%%
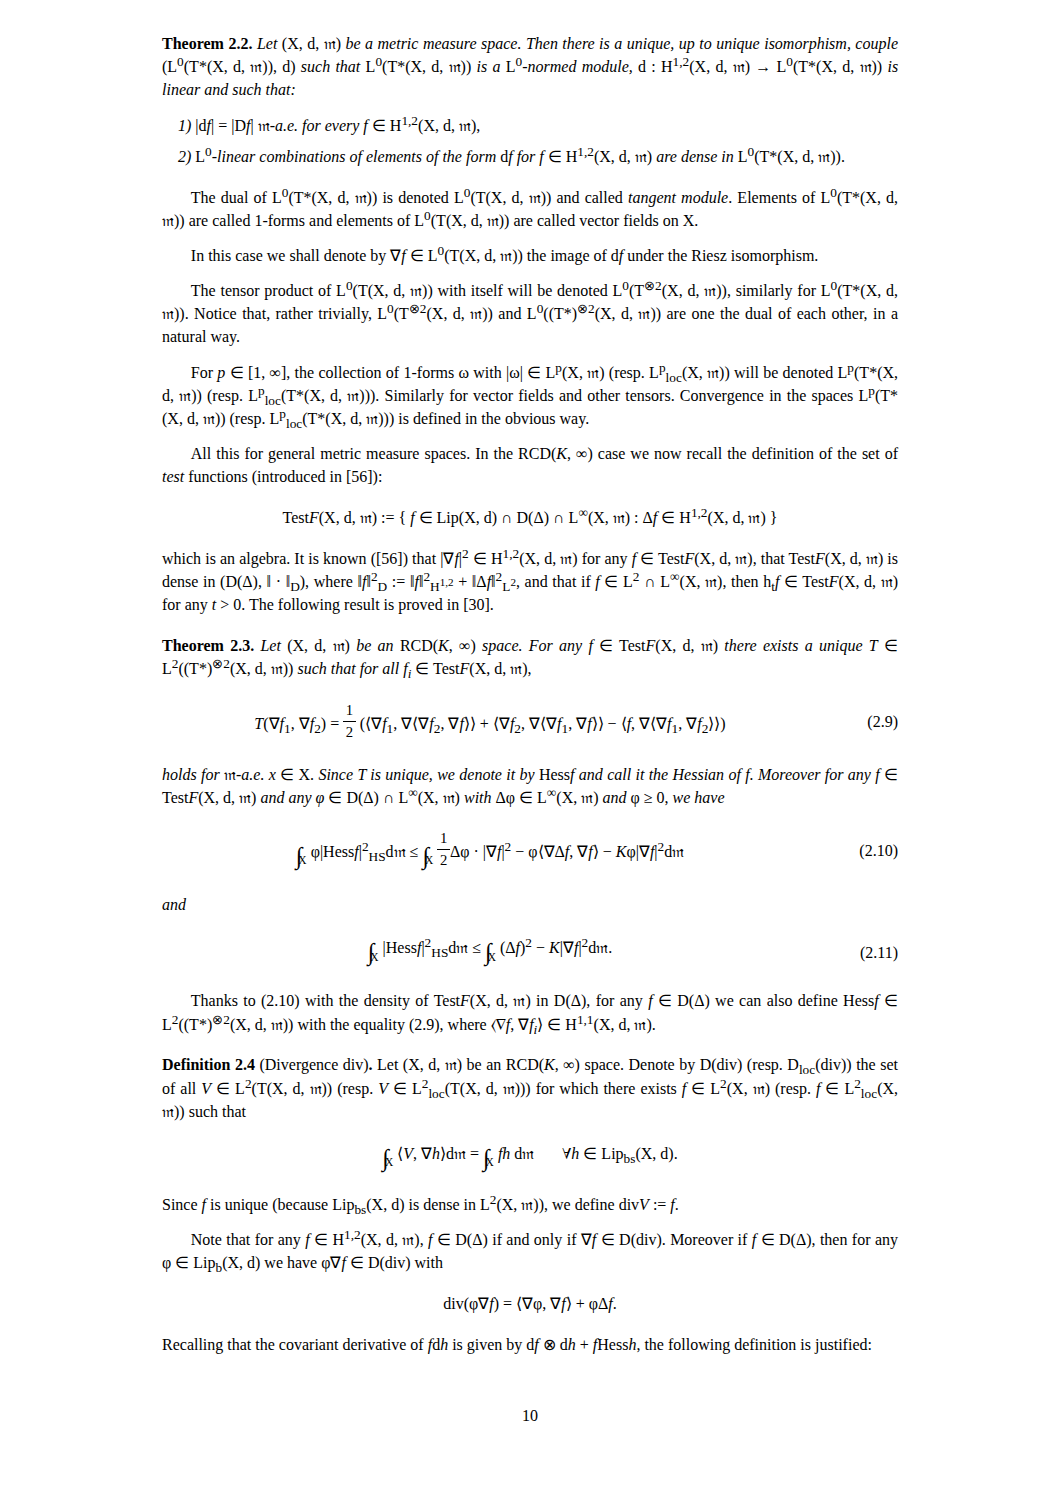Theorem 2.2. Let (X, d, 𝔪) be a metric measure space. Then there is a unique, up to unique isomorphism, couple (L0(T*(X, d, 𝔪)), d) such that L0(T*(X, d, 𝔪)) is a L0-normed module, d : H1,2(X, d, 𝔪) → L0(T*(X, d, 𝔪)) is linear and such that:
1) |df| = |Df| 𝔪-a.e. for every f ∈ H1,2(X, d, 𝔪),
2) L0-linear combinations of elements of the form df for f ∈ H1,2(X, d, 𝔪) are dense in L0(T*(X, d, 𝔪)).
The dual of L0(T*(X, d, 𝔪)) is denoted L0(T(X, d, 𝔪)) and called tangent module. Elements of L0(T*(X, d, 𝔪)) are called 1-forms and elements of L0(T(X, d, 𝔪)) are called vector fields on X.
In this case we shall denote by ∇f ∈ L0(T(X, d, 𝔪)) the image of df under the Riesz isomorphism.
The tensor product of L0(T(X, d, 𝔪)) with itself will be denoted L0(T⊗2(X, d, 𝔪)), similarly for L0(T*(X, d, 𝔪)). Notice that, rather trivially, L0(T⊗2(X, d, 𝔪)) and L0((T*)⊗2(X, d, 𝔪)) are one the dual of each other, in a natural way.
For p ∈ [1, ∞], the collection of 1-forms ω with |ω| ∈ Lp(X, 𝔪) (resp. Lploc(X, 𝔪)) will be denoted Lp(T*(X, d, 𝔪)) (resp. Lploc(T*(X, d, 𝔪))). Similarly for vector fields and other tensors. Convergence in the spaces Lp(T*(X, d, 𝔪)) (resp. Lploc(T*(X, d, 𝔪))) is defined in the obvious way.
All this for general metric measure spaces. In the RCD(K, ∞) case we now recall the definition of the set of test functions (introduced in [56]):
TestF(X, d, 𝔪) := { f ∈ Lip(X, d) ∩ D(Δ) ∩ L∞(X, 𝔪) : Δf ∈ H1,2(X, d, 𝔪) }
which is an algebra. It is known ([56]) that |∇f|2 ∈ H1,2(X, d, 𝔪) for any f ∈ TestF(X, d, 𝔪), that TestF(X, d, 𝔪) is dense in (D(Δ), ‖ · ‖D), where ‖f‖2D := ‖f‖2H1,2 + ‖Δf‖2L2, and that if f ∈ L2 ∩ L∞(X, 𝔪), then htf ∈ TestF(X, d, 𝔪) for any t > 0. The following result is proved in [30].
Theorem 2.3. Let (X, d, 𝔪) be an RCD(K, ∞) space. For any f ∈ TestF(X, d, 𝔪) there exists a unique T ∈ L2((T*)⊗2(X, d, 𝔪)) such that for all fi ∈ TestF(X, d, 𝔪),
T(∇f1, ∇f2) = 12 (⟨∇f1, ∇⟨∇f2, ∇f⟩⟩ + ⟨∇f2, ∇⟨∇f1, ∇f⟩⟩ − ⟨f, ∇⟨∇f1, ∇f2⟩⟩)
(2.9)
holds for 𝔪-a.e. x ∈ X. Since T is unique, we denote it by Hessf and call it the Hessian of f. Moreover for any f ∈ TestF(X, d, 𝔪) and any φ ∈ D(Δ) ∩ L∞(X, 𝔪) with Δφ ∈ L∞(X, 𝔪) and φ ≥ 0, we have
∫X φ|Hessf|2HSd𝔪 ≤ ∫X 12 Δφ · |∇f|2 − φ⟨∇Δf, ∇f⟩ − Kφ|∇f|2d𝔪
(2.10)
and
∫X |Hessf|2HSd𝔪 ≤ ∫X (Δf)2 − K|∇f|2d𝔪.
(2.11)
Thanks to (2.10) with the density of TestF(X, d, 𝔪) in D(Δ), for any f ∈ D(Δ) we can also define Hessf ∈ L2((T*)⊗2(X, d, 𝔪)) with the equality (2.9), where ⟨∇f, ∇fi⟩ ∈ H1,1(X, d, 𝔪).
Definition 2.4 (Divergence div). Let (X, d, 𝔪) be an RCD(K, ∞) space. Denote by D(div) (resp. Dloc(div)) the set of all V ∈ L2(T(X, d, 𝔪)) (resp. V ∈ L2loc(T(X, d, 𝔪))) for which there exists f ∈ L2(X, 𝔪) (resp. f ∈ L2loc(X, 𝔪)) such that
∫X ⟨V, ∇h⟩d𝔪 = ∫X fh d𝔪 ∀h ∈ Lipbs(X, d).
Since f is unique (because Lipbs(X, d) is dense in L2(X, 𝔪)), we define divV := f.
Note that for any f ∈ H1,2(X, d, 𝔪), f ∈ D(Δ) if and only if ∇f ∈ D(div). Moreover if f ∈ D(Δ), then for any φ ∈ Lipb(X, d) we have φ∇f ∈ D(div) with
div(φ∇f) = ⟨∇φ, ∇f⟩ + φΔf.
Recalling that the covariant derivative of fdh is given by df ⊗ dh + f Hessh, the following definition is justified:
10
%%
PROBLEM DESCRIPTION :: Output the data above exactly, beginning at its first line and ending with the line that holds "2) L0-linear combinations". Leave out the pictures and add nothing.

RESPONSE TO THE TASK ::
Theorem 2.2. Let (X, d, 𝔪) be a metric measure space. Then there is a unique, up to unique isomorphism, couple (L0(T*(X, d, 𝔪)), d) such that L0(T*(X, d, 𝔪)) is a L0-normed module, d : H1,2(X, d, 𝔪) → L0(T*(X, d, 𝔪)) is linear and such that:
1) |df| = |Df| 𝔪-a.e. for every f ∈ H1,2(X, d, 𝔪),
2) L0-linear combinations of elements of the form df for f ∈ H1,2(X, d, 𝔪) are dense in L0(T*(X, d, 𝔪)).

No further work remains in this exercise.